Crise sur crises à Radio France
Publié le 1 Juin 2015
Crise budgétaire
L’entreprise est condamnée à réduire sa masse salariale faute de budget suffisant pour supporter l’augmentation mécanique des charges d’exploitation. L’Etat a serré la vis en 2012 dans sa politique de réduction de la dette publique et contraint l’ensemble des services publics à faire avec moins. RFI et France Télévisions ont déjà été touchées. Radio France, cible du rapport de la Cour des comptes et des rapports parlementaires, prévoit un plan de réduction d’effectifs dans le Contrat d’objectifs et de moyens (COM). Ce plan serait mis à la négociation dès septembre, délai imposé par le plan d’affaire pour le retour à l’équilibre. Nous contestons une approche purement comptable qui conduirait à la désorganisation des services, à la mise en cause de nos programmes et nos missions.
Crise de gouvernance
Les discussions ont cours entre la présidence de Radio France et les ministères de la Culture et du Budget. Mais la nomination du président sur la base d’un projet stratégique est de la responsabilité du CSA. Toutes les parties prenantes se renvoient la balle, chacune en pleine crise de crédibilité : les affaires Gallet (bureau et conseillers), ce petit côté CSA nostra dans les nominations à Radio France et France Télévisions, et la Saal affaire : le ministère lui confie un poste de chargée de mission juste un mois après l’avoir débarquée de l’Ina pour des faits graves. Nous sommes face à des autorités controversées.
Crise d’identité
L’étau budgétaire conduit l’entreprise à des choix en contradiction avec son cahier des missions et des charges issu de la loi de 1986. La volonté d’accroître ses ressources propres avec des annonceurs publicitaires privés et l’organisation à la Maison de la Radio d’évènements privés posent bien sûr des questions éthiques et déontologiques. La production radiophonique ou musicale est altérée par la location de studios, par la réquisition de techniciens pour Pernod-Ricard, Samsung, etc. Radio France doit jouer un rôle clé dans la prescription de nouveaux talents, la découverte, l’ouverture au monde. La suppression d’émissions publiques, la réduction de moyens pour les reportages et le documentaire, ou la difficulté à faire prendre en charge le déplacement d’invités ou de musiciens compromettent l’identité de Radio France en tant qu’acteur culturel.
Crise sociale
La perspective d’une réduction drastique des effectifs rend le climat de l’entreprise très sombre. Pour beaucoup de salariés, le ressort est déjà cassé. L’incertitude et l’indécision se sont emparées des esprits. On assiste à un gigantesque gâchis. Certains complètent leurs CV pour démarcher. L’erreur suprême, c’est prétendre mener de front les négociations d’un plan de départs volontaires, du Nac et d’un accord multimédia en même temps que se mènerait la réflexion sur l’évolution des modes de production, réflexion que nous souhaitons la plus participative possible, à la hauteur des enjeux. Il faut se projeter malgré la fermeture temporaire des studios moyens et l’objectif avoué par Jean-Paul Cluzel dans sa réponse à la Cour des comptes de la réduction du nombre de studios.

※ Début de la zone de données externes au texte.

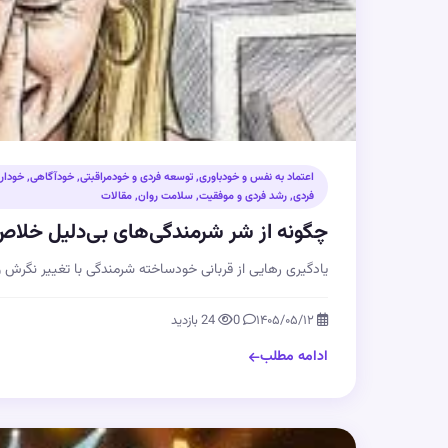
اعتماد به نفس و خودباوری
,
توسعه فردی و خودمراقبتی
,
خودآگاهی
,
خودار
فردی
,
رشد فردی و موفقیت
,
سلامت روان
,
مقالات
چگونه از شر شرمندگی‌های بی‌دلیل خلا
یادگیری رهایی از قربانی خودساخته شرمندگی با تغییر نگرش و
۱۴۰۵/۰۵/۱۲
0
24 بازدید
ادامه مطلب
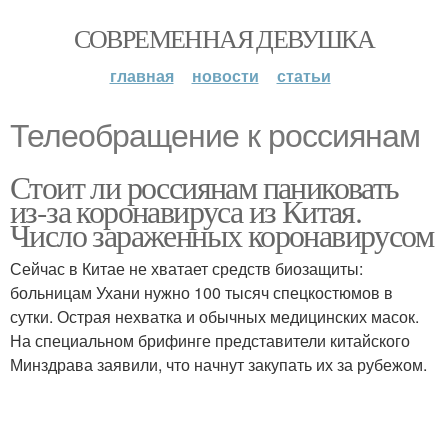
СОВРЕМЕННАЯ ДЕВУШКА
главная
новости
статьи
Телеобращение к россиянам
Стоит ли россиянам паниковать
из-за коронавируса из Китая.
Число зараженных коронавирусом
Сейчас в Китае не хватает средств биозащиты:
больницам Ухани нужно 100 тысяч спецкостюмов в
сутки. Острая нехватка и обычных медицинских масок.
На специальном брифинге представители китайского
Минздрава заявили, что начнут закупать их за рубежом.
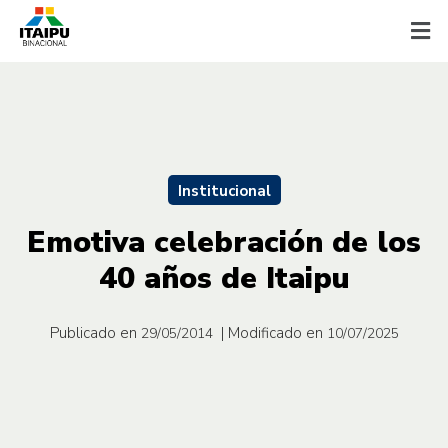
Institucional
Emotiva celebración de los
40 años de Itaipu
Publicado en
| Modificado en
29/05/2014
10/07/2025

L’Unsa demande à ce qu’aucun plan de réduction d’effectifs ne soit mis en place avant les conclusions de la réflexion sur les modes de production en juin 2016. Rappelons que plus de mille salariés sont concernés par la réforme qui en découlera.
L’évolution de nos outils et nos organisations et l’émergence de nouvelles compétences doivent s’inscrire au minimum sur toute la durée du COM et non sur 2 ans. L’évolution des effectifs ne peut la devancer, l’Etat et la direction de Radio France commettraient une faute en la brusquant.